● WHAT IS REQUIRED
Turn the text read from all the records below into a JSON list of strings, with one string per line and blank lines omitted. Leave the pictures out of the answer.

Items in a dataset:
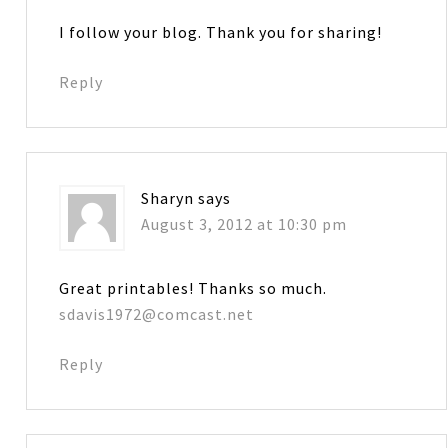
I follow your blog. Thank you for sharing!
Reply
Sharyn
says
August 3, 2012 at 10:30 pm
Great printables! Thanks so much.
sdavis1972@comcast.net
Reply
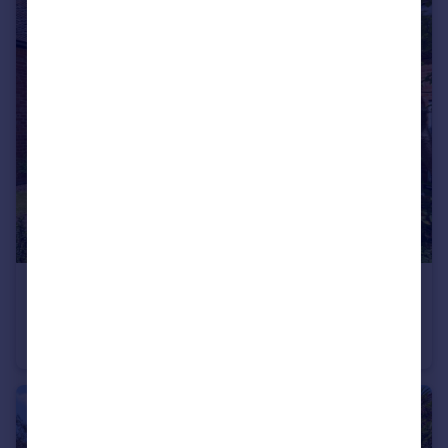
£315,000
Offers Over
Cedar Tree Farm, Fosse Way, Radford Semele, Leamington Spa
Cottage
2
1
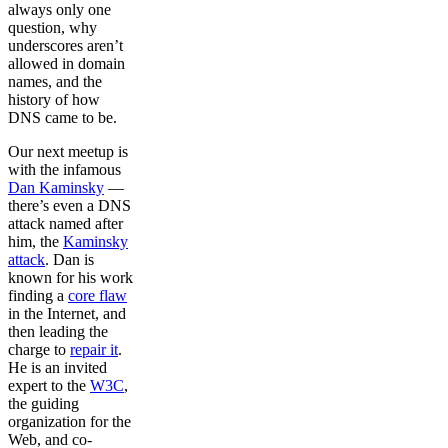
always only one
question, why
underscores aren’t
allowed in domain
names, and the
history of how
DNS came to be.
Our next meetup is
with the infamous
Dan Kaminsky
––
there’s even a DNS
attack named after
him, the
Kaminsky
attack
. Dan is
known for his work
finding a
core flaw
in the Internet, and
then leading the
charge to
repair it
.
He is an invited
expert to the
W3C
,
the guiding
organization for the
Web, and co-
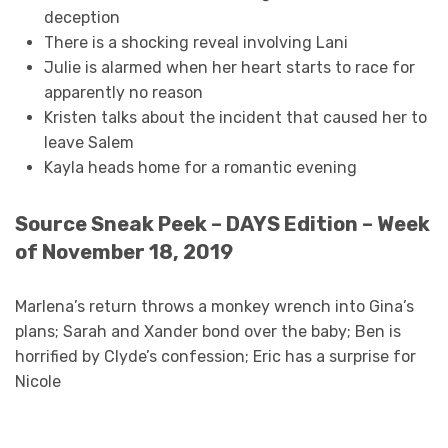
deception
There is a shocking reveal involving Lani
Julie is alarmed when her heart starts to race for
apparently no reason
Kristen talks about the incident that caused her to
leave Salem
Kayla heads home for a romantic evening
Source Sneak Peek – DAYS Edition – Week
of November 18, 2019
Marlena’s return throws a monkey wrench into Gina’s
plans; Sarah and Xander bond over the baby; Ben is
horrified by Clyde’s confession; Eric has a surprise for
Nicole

● EXERCISE SOLUTION
[
  "I follow your blog. Thank you for sharing!",
  "Reply",
  "Sharyn",
  "says",
  "August 3, 2012 at 10:30 pm",
  "Great printables! Thanks so much.",
  "sdavis1972@comcast.net",
  "Reply",
  "£315,000",
  "Offers Over",
  "Cedar Tree Farm, Fosse Way, Radford Semele, Leamington Spa",
  "Cottage",
  "2",
  "1",
  "always only one",
  "question, why",
  "underscores aren’t",
  "allowed in domain",
  "names, and the",
  "history of how",
  "DNS came to be.",
  "Our next meetup is",
  "with the infamous",
  "Dan Kaminsky",
  "––",
  "there’s even a DNS",
  "attack named after",
  "him, the",
  "Kaminsky",
  "attack",
  ". Dan is",
  "known for his work",
  "finding a",
  "core flaw",
  "in the Internet, and",
  "then leading the",
  "charge to",
  "repair it",
  ".",
  "He is an invited",
  "expert to the",
  "W3C",
  ",",
  "the guiding",
  "organization for the",
  "Web, and co-",
  "deception",
  "There is a shocking reveal involving Lani",
  "Julie is alarmed when her heart starts to race for",
  "apparently no reason",
  "Kristen talks about the incident that caused her to",
  "leave Salem",
  "Kayla heads home for a romantic evening",
  "Source Sneak Peek – DAYS Edition – Week",
  "of November 18, 2019",
  "Marlena’s return throws a monkey wrench into Gina’s",
  "plans; Sarah and Xander bond over the baby; Ben is",
  "horrified by Clyde’s confession; Eric has a surprise for",
  "Nicole"
]